### 수행 과제
"Produkte"라는 단어가 들어 있는 줄을 자료에서 모두 골라 옮겨 쓰세요.

(저장된 항목)
--------

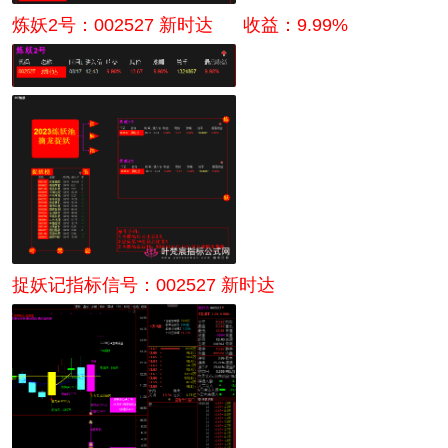
炼妖2号：
002527 新时达
收益：9.99%
捉妖记指标信号：002527 新时达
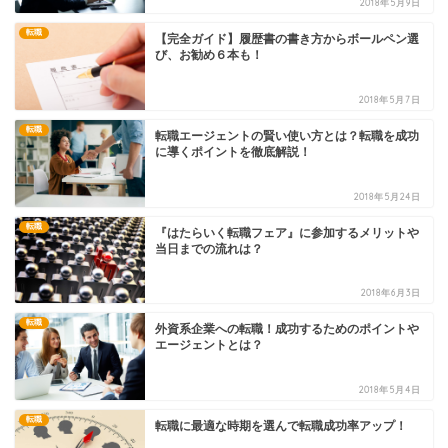
2018年5月9日
転職
【完全ガイド】履歴書の書き方からボールペン選
び、お勧め６本も！
2018年5月7日
転職
転職エージェントの賢い使い方とは？転職を成功
に導くポイントを徹底解説！
2018年5月24日
転職
『はたらいく転職フェア』に参加するメリットや
当日までの流れは？
2018年6月3日
転職
外資系企業への転職！成功するためのポイントや
エージェントとは？
2018年5月4日
転職
転職に最適な時期を選んで転職成功率アップ！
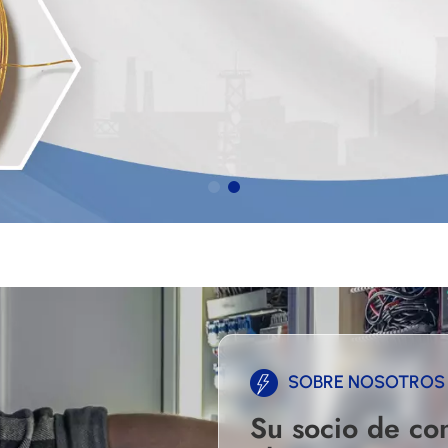
LEER MÁS
SOBRE NOSOTROS
Su socio de con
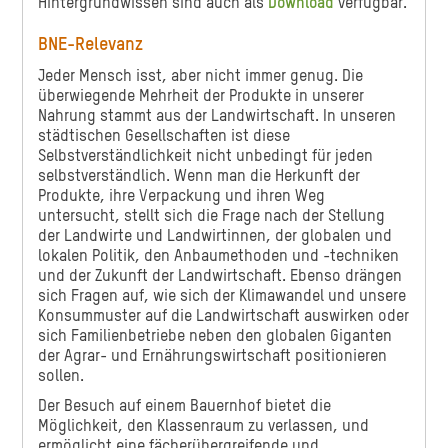
Hintergrundwissen sind auch als
Download
verfügbar.
BNE-Relevanz
Jeder Mensch isst, aber nicht immer genug. Die
überwiegende Mehrheit der Produkte in unserer
Nahrung stammt aus der Landwirtschaft. In unseren
städtischen Gesellschaften ist diese
Selbstverständlichkeit nicht unbedingt für jeden
selbstverständlich. Wenn man die Herkunft der
Produkte, ihre Verpackung und ihren Weg
untersucht, stellt sich die Frage nach der Stellung
der Landwirte und Landwirtinnen, der globalen und
lokalen Politik, den Anbaumethoden und -techniken
und der Zukunft der Landwirtschaft. Ebenso drängen
sich Fragen auf, wie sich der Klimawandel und unsere
Konsummuster auf die Landwirtschaft auswirken oder
sich Familienbetriebe neben den globalen Giganten
der Agrar- und Ernährungswirtschaft positionieren
sollen.
Der Besuch auf einem Bauernhof bietet die
Möglichkeit, den Klassenraum zu verlassen, und
ermöglicht eine fächerübergreifende und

--------

### 문제 풀이
überwiegende Mehrheit der Produkte in unserer
Produkte, ihre Verpackung und ihren Weg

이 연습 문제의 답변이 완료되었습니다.